自分勝手な映画批評
許されざる者 許されざる者
1992 アメリカ 131分
監督/クリント・イーストウッド
出演/クリント・イーストウッド ジーン・ハックマン モーガン・フリーマン
1880年、ワイオミング州ビッグ・ウイスキーで娼婦がカウボーイに乱暴される事件が起きる。縛り首にと願う娼婦だが、保安官のリトル・ビル(ジーン・ハックマン)は馬を7頭差し出させる事で治めてしまう。

伝説の男が舞い戻った世界

リタイアしていたアウトローが、もう一度、賞金を稼ぐ為に立ち上がる西部劇。監督は主演も兼ねるクリント・イーストウッド。

クリント・イーストウッドのキャリアを上手く活かした、彼ならではの作品だと言えるのかも知れない。例えば本作でイーストウッドが演じるマニーを、何の関係も脈絡もないのだが、彼が荒野の用心棒で演じたジョーの何十年後かの姿として見るのも面白いのではないかと思う。

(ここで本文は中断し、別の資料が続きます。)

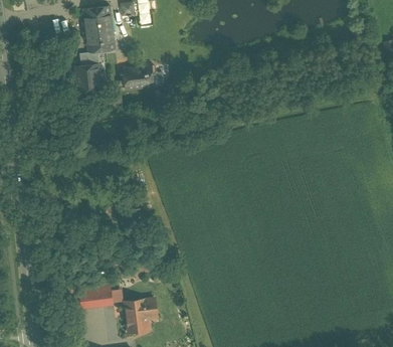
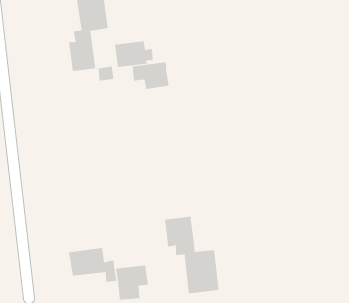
building: none -> [132,62,169,90]
building: none -> [165,216,219,294]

極悪非道、冷酷無情なアウトローだったマニーは、妻となる女性と出逢い改心し、子供を儲けて穏やかに暮らしていた。しかし、妻に先立たれ、幼い子供を育てながらの生活は困窮していた。そんな時、賞金の懸かったならず者の存在を知り、子供達の為、昔の稼業に再び足を踏み入れる。だが、10年のブランクは大きく、馬に乗る事すらままならない。

本作で描かれているのは、男という生き物の悲哀だ。「若い者には負けられない」なんて頭でっかちなプライドは通用しない、年功序列もない弱肉強食、力なき者は有無も言わさず淘汰される、実力だけが頼りのシビアな男の世界が本作の舞台なのだ。

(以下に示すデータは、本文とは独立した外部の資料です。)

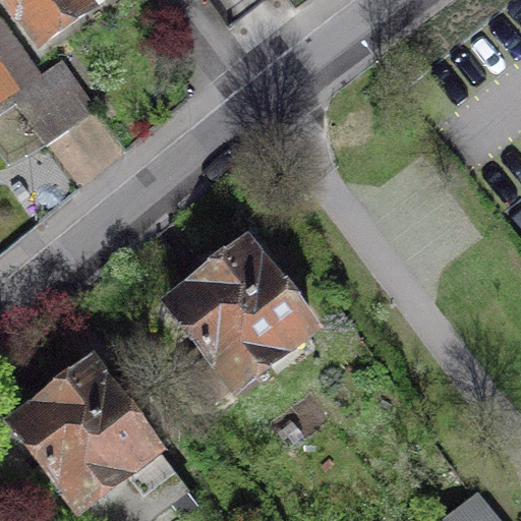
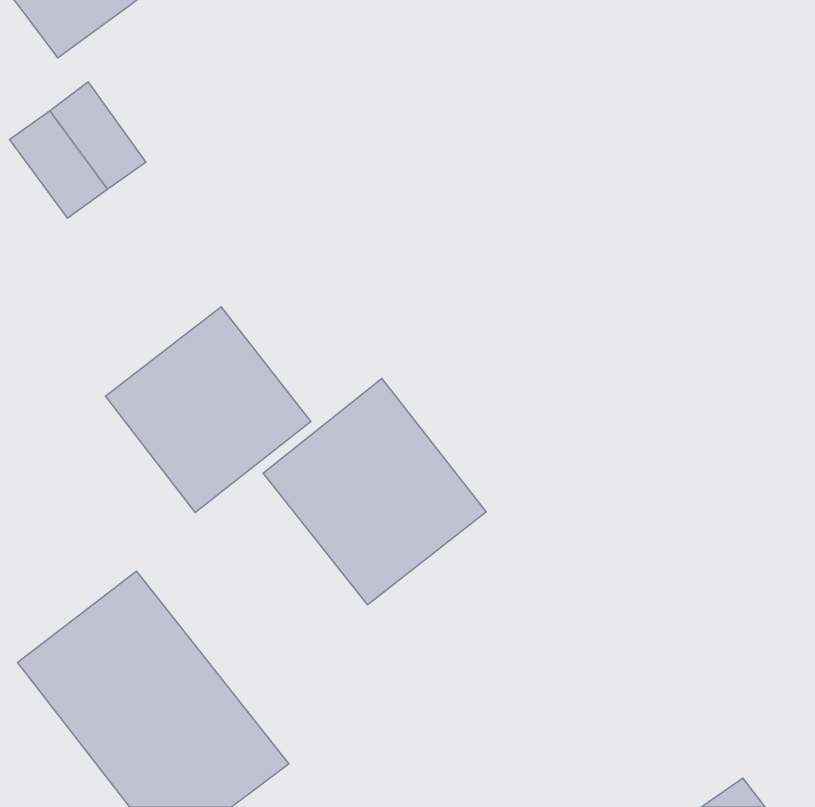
building: none -> [105,307,311,512]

そこに、イーストウッドのキャリアが上手い具合にオーバーラップする。西部劇のヒーローを演じてから随分と時が経った彼が、年老いたヒーローの成れの果てを演じる。決してカッコ良くはない。しかし愛する者の為、守るべき者の為に生死を賭けた実力の世界に戻って来る。それこそ男の生きざまだろう。但し、非情な世界を生きて来た男の血潮は彼の体から抜けきってはいなかった。錆ついていてもナイフはナイフなのだろう。

狭いところに懸命を賭ける男という生き物は、どうしようもない生き物なのだろうか? だが、もはや時代遅れかも知れないそんな生き方に、男たる所以を感じてしまう。

イーストウッドのみならず、脇を固める名優達も実に素晴らしい。まさに助演、良き相棒のモーガン・フリーマンと憎々しい程のクセ者の貫禄を見せつけるジーン・ハックマン。彼らの働きが、本作をさらに上の頂へと押し上げているような気がする。

第65回アカデミー賞、作品賞・監督賞・助演男優賞(ジーン・ハックマン)・編集賞(ジョエル・コックス)受賞作品。